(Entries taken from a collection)
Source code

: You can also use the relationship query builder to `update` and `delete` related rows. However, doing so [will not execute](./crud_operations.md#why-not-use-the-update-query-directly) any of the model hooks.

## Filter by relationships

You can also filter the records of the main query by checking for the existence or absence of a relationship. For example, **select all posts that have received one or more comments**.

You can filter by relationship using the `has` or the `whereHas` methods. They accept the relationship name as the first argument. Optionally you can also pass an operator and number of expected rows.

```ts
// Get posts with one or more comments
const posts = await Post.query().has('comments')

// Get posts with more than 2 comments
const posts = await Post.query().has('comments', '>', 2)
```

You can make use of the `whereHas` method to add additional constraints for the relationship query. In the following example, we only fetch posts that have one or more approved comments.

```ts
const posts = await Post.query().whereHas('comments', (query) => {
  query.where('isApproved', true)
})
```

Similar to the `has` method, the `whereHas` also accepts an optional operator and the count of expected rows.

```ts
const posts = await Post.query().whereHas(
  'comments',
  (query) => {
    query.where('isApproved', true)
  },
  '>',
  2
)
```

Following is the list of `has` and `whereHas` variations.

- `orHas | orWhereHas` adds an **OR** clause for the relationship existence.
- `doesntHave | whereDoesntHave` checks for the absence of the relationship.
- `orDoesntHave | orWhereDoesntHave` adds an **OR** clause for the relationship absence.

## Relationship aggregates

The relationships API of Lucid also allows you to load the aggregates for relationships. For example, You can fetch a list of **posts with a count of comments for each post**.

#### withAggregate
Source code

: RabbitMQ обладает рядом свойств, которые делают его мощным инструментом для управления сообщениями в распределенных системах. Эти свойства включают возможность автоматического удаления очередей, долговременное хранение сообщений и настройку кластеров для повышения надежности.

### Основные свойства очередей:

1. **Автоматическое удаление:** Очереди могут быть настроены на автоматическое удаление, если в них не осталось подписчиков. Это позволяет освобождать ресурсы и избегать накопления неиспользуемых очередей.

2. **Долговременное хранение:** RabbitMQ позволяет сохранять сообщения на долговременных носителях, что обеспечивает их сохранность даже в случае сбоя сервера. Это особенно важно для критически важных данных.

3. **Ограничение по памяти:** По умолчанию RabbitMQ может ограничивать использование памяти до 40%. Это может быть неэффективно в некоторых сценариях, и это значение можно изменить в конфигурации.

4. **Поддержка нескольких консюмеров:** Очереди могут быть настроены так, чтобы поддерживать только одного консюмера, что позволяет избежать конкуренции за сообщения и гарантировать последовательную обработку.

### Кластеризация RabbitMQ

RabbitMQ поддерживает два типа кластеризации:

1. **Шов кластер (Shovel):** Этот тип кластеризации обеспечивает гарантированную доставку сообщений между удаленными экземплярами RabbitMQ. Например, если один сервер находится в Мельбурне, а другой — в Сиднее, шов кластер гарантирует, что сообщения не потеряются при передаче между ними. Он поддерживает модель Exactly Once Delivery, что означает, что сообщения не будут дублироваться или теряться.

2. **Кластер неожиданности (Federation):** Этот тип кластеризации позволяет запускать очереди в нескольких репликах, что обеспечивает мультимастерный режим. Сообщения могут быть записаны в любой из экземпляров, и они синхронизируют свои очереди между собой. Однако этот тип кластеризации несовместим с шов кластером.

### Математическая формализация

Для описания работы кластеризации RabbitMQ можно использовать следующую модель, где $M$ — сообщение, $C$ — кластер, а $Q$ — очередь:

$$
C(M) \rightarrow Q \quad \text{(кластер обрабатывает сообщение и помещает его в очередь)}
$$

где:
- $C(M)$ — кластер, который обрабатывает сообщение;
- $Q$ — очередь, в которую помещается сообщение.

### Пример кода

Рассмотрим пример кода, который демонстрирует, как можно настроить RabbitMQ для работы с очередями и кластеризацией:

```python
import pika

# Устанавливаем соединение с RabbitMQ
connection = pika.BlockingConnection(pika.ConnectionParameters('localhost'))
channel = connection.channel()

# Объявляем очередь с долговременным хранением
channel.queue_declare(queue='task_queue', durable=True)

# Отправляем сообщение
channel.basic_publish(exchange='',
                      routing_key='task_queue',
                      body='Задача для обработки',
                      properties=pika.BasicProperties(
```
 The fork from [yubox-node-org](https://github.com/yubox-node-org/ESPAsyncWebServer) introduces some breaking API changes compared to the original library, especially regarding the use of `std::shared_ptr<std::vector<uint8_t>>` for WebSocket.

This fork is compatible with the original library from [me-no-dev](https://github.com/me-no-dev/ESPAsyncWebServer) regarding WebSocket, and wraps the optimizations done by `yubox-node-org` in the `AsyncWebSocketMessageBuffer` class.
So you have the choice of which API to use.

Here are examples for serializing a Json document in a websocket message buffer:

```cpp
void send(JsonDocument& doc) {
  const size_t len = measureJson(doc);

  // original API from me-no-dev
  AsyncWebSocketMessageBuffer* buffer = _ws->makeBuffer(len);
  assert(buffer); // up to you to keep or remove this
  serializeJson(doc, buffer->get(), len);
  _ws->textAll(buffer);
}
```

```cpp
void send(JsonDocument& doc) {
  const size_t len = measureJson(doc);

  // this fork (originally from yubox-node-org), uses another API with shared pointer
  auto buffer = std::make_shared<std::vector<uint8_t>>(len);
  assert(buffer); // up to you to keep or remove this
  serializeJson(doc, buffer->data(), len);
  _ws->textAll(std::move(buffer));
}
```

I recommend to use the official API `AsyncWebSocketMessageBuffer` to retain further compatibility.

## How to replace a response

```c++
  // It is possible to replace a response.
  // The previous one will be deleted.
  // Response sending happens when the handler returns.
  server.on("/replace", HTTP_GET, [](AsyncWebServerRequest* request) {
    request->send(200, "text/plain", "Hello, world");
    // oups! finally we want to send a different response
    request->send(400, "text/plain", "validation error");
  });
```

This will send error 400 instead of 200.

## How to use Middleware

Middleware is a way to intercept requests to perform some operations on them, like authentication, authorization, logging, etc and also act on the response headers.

(How to complete this task) The task calls for all lines in the entries that hold "fork".

(Task output)
 The fork from [yubox-node-org](https://github.com/yubox-node-org/ESPAsyncWebServer) introduces some breaking API changes compared to the original library, especially regarding the use of `std::shared_ptr<std::vector<uint8_t>>` for WebSocket.
This fork is compatible with the original library from [me-no-dev](https://github.com/me-no-dev/ESPAsyncWebServer) regarding WebSocket, and wraps the optimizations done by `yubox-node-org` in the `AsyncWebSocketMessageBuffer` class.
  // this fork (originally from yubox-node-org), uses another API with shared pointer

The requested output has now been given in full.